Text shown =
:::::

You can create a generator using the `yield` keyword. For example:


In [None]:
def count_up_to(n: int):
    count = 1
    while count <= n:
        yield count
        count += 1

This generator produces numbers one at a time, which you can iterate over in a loop. However, generators do not support random access since elements are not stored. This means that you cannot access a generator's items by their position like you could with a list. Instead, generators can only be *iterated* over in a `for` loop.

In [None]:
for x in count_up_to(3):
  print(x)


Sometimes we whish to *peek* an iterator, i.e., look at its first value without stepping the iterator. Iterators themselves don't implement this functionality but the `peekable` utility from the `more_itertools` library lets you wrap a generator and peek at the next value without consuming it. For example:

In [None]:
from more_itertools import peekable

gen = peekable(count_up_to(5))
print(gen.peek())  # Outputs: 1
print(next(gen))   # Outputs: 1
print(next(gen))   # Outputs: 2

A peekable generator also has a handy check if the iterator is empty, by casting it to a boolean.

In [None]:
from more_itertools import peekable

gen = peekable(count_up_to(3))
if gen:
  print("Not empty.")
else:
  print("Empty")

# Now, consume all elements of the generator.
for x in gen:
  print(x)

if gen:
  print("Not empty.")
else:
  print("Empty")

This makes it possible to inspect upcoming values while still benefiting from the memory efficiency of generators.

### Efficient, Union, Intersect, and Set Difference

With the recap about generators and iterators out of the way, we can use them to efficiently implement the intersection, union, and set-difference of our posting lists:

In [None]:
from typing import Iterable
from more_itertools import peekable


def intersect_postings(list1: Iterable[int], list2: Iterable[int]) -> Iterable[int]:
  """
  This function takes two **sorted** posting lists and efficiently intersects them.
  Use generators to iterate the intersection and to avoid as much copying as possible.
  """
  raise NotImplementedError()

In [None]:
def union_postings(list1: Iterable[int], list2: Iterable[int]) -> Iterable[int]:
  """
  This function takes two **sorted** posting lists and efficiently forms their union.
  Use generators to iterate the intersection and to avoid as much copying as possible.
  """
  raise NotImplementedError()

In [None]:
def setminus_postings(list1: Iterable[int], list2: Iterable[int]) -> Iterable[int]:
  """
  This function takes two **sorted** posting lists and efficiently calculates
  their set difference, i.e. returns all elements in list1 that are not in list2.
  Use generators to iterate the intersection and to avoid as much copying as possible.
  """
  raise NotImplementedError()

### Task 1: Efficient Posting List Operations

Implement `intersect_postings()` and `union_postings()` above efficiently by exploiting the ordered nature of posting lists. You can use the following code to check your implementation. (Leave `setminus_postings()` unmodified for now.)

:::::

Dataset content =

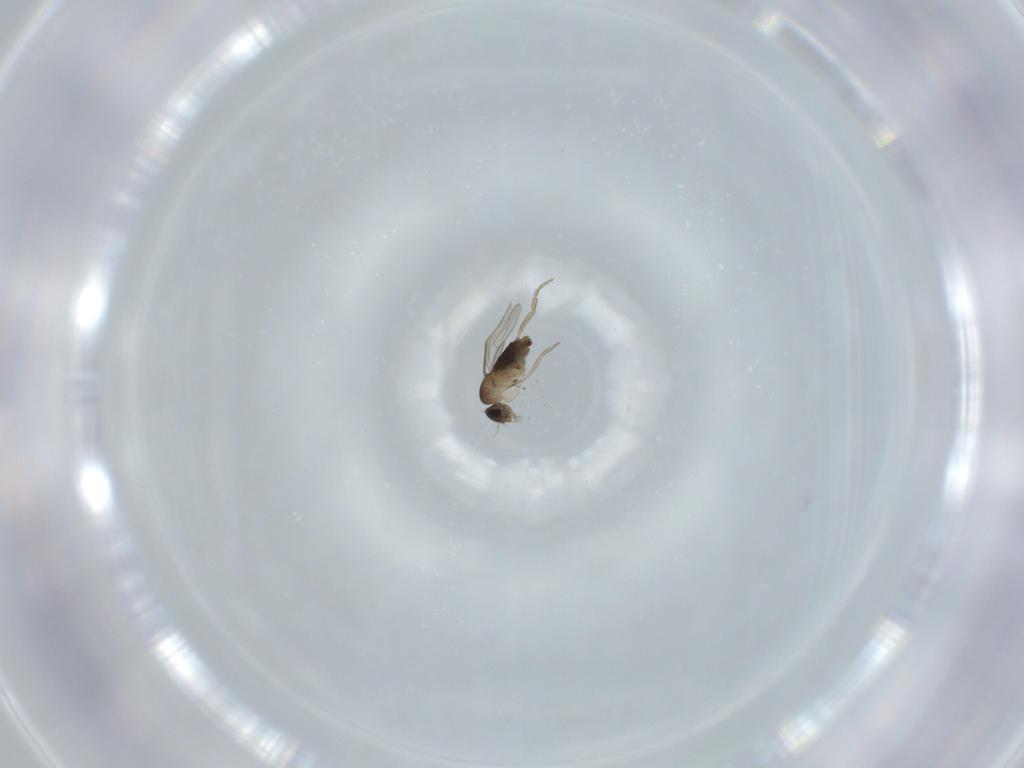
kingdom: Animalia
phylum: Arthropoda
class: Insecta
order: Diptera
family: Phoridae
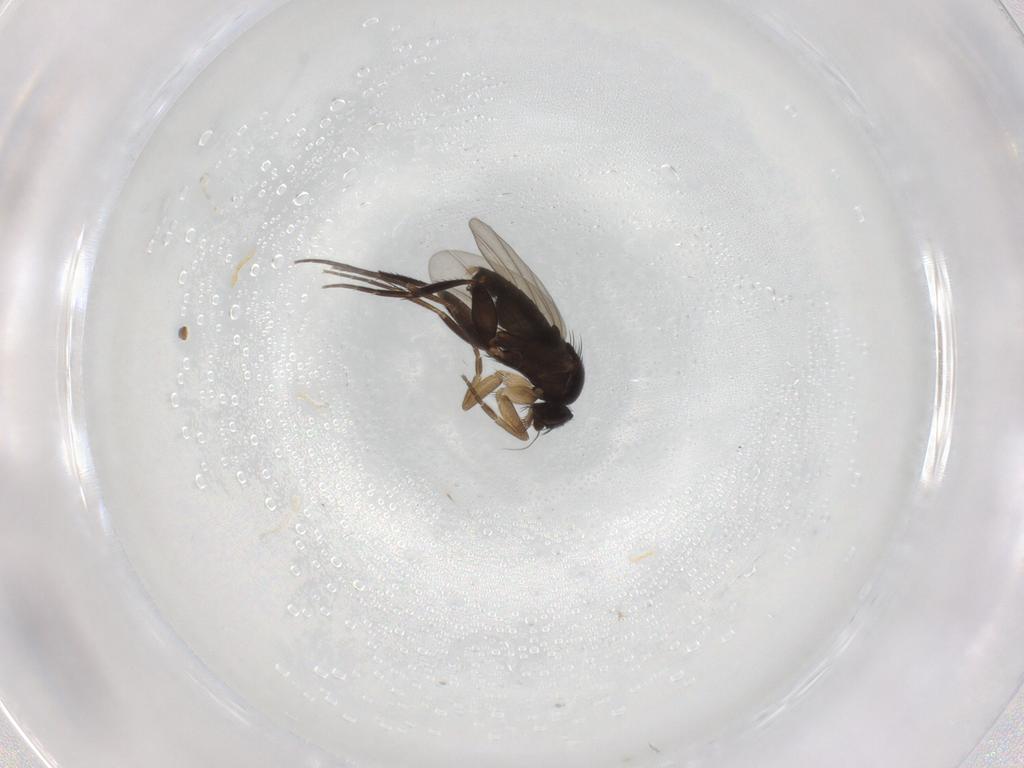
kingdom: Animalia
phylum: Arthropoda
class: Insecta
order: Diptera
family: Phoridae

:::::

Written tasks =
1/ List every function that the generators and posting lists text defines with `def`.
2/ Proceed with the generators and posting lists text, starting right after its last sentence.

Answers =
1/
count_up_to
intersect_postings
union_postings
setminus_postings

2/
In [None]:
print(list(intersect_postings([1, 2, 6, 9, 10, 12, 13], [1, 2, 4, 8])))
print(list(union_postings([1, 2, 6, 9, 10, 12, 13], [1, 2, 4, 8])))
print(list(setminus_postings([1, 2, 6, 9, 10, 12, 13], [1, 2, 4, 12])))

You can check if your implementation is correct by running the cell below.

In [None]:
if list(intersect_postings([1, 2, 6, 9, 10, 12, 13], [1, 2, 4, 8])) == [1, 2]:
  print("Bravo! The intersection of postings works")
else:
  print("Oops, that did not work.")
if list(union_postings([1, 2, 6, 9, 10, 12, 13], [1, 2, 4, 8])) == [1, 2, 4, 6, 8, 9, 10, 12, 13]:
  print("Superb! The union of postings works")
else:
  print("Oops, that did not work.")
if list(setminus_postings([1, 2, 6, 9, 10, 12, 13], [1, 2, 4, 12])) == [6, 9, 10, 13]:
  print("Nice! The set difference of postings works")
else:
  print("Oops, that did not work.")

## The Index Structure

Now that we have implemented all the necessary "operators" for the posting lists, and have tried out tokenization and query parsing, let's build an index, so that we can store and search documents. But do not worry! We will start step-by-step.

First, just try to understand the dummy `Index` class.
It will have a reference to the tokenizer (i.e., `self._tokenizer`), store the raw documents (i.e., in the `self._documents` attribute), and store the posting lists (i,e., `self._postings`)

In [None]:
from nltk.tokenize import MWETokenizer


class Index():
  _tokenizer: MWETokenizer()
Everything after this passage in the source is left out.